Children are prioritized in different ways, based on each solid organ transplant. Children waiting for kidney transplants receive “pediatric priority,” which reduces wait times by allocating kidneys from the healthiest deceased donors with the longest life expectancy to children.
What recent advancements in pediatric transplant surgery or post-operative care have improved outcomes for children, and what promising innovations are on the horizon?
There have been many advancements that have improved outcomes for children, including:
- Advancements in methods of organ procurement, which allow children to receive the best-matched organ for each unique individual
- Advancements in immune therapies to best balance the right amount of immunosuppression to maintain long-term organ and child health, while reducing undesired side effects
- Paired exchanges and national kidney registries, which allow children access to a much larger donor organ pool to receive the best-matched kidney and reduce wait times
We also expect future innovations, such as reduced-intensity stem cell/kidney transplants, with the goal of eventually coming off all immunosuppression medications as a result of induced tolerance.
Pediatric transplant patients and their families face significant emotional and psychological challenges. What strategies or support systems are most effective in helping children and their families navigate the transplant journey?

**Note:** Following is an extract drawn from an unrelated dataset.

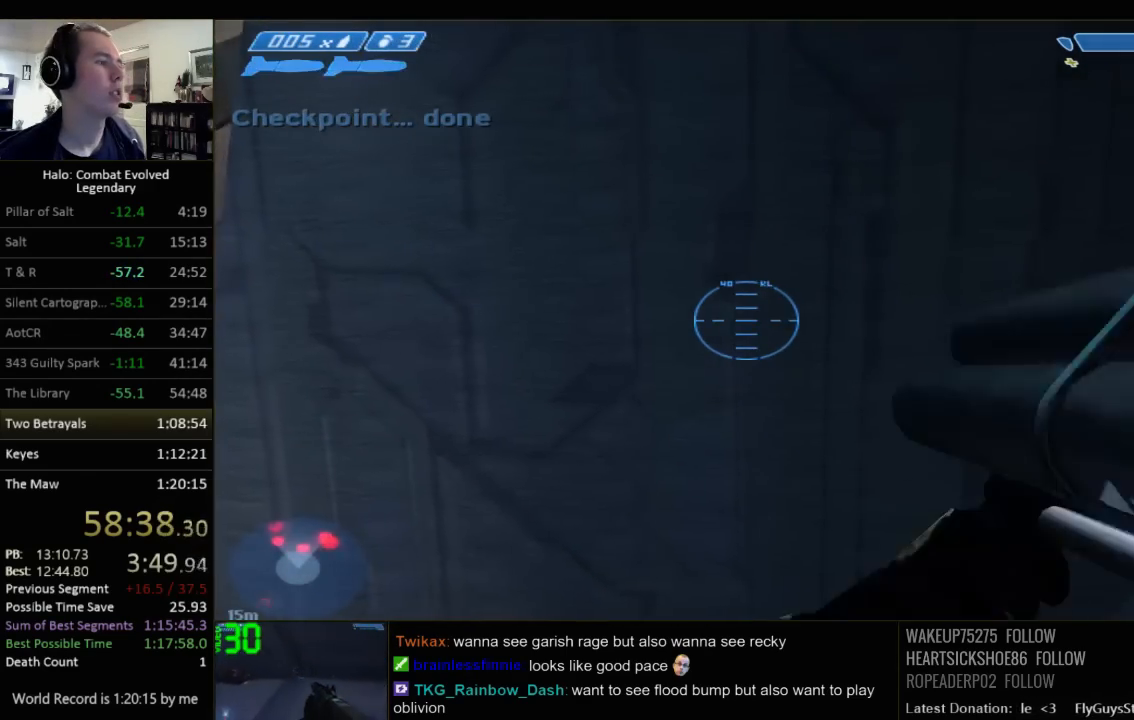
{"keys": [], "mouse": [], "events": [[200, "q", "down"], [300, "q", "up"], [300, "s", "down"], [400, "s", "up"]]}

Caring for a child and their family that is growing and changing is challenging. It involves optimizing care before and after transplant as well as keeping up with their needs related to normal physical, developmental, and psychological childhood and adolescent growth. A strong multidisciplinary care team that includes dedicated transplant psychologists, transplant social workers, in-hospital school teachers, and child life support teams is key. Family and caregiver support groups are also huge pillars of support for our kids.
How can we increase organ donation rates, particularly for pediatric patients, and what role do education and advocacy play in raising awareness about the need for pediatric organ donors?
Education and awareness are key components to increasing the pediatric deceased donor pool. Some key ways to raise awareness include:
- Family/caregiver-focused education can show families the benefits of transplantation, the donation process, and the role of consent
- Provider/nursing/medical professional-focused education ensures medical teams have effective and informed communication to discuss organ donation at critical times
- Outreach to community organizations, religious communities, et cetera can educate and promote organ donation awareness and need
Another option to increase transplant rates is living donation. Adults who are 18-55 years old and in excellent health can consider becoming a living donor. An adult living donor can donate a kidney or a portion of their liver to a child waiting on the transplant waitlist. Adults can directly donate to a child in need or be a non-directed donor, donating to a child they have never met.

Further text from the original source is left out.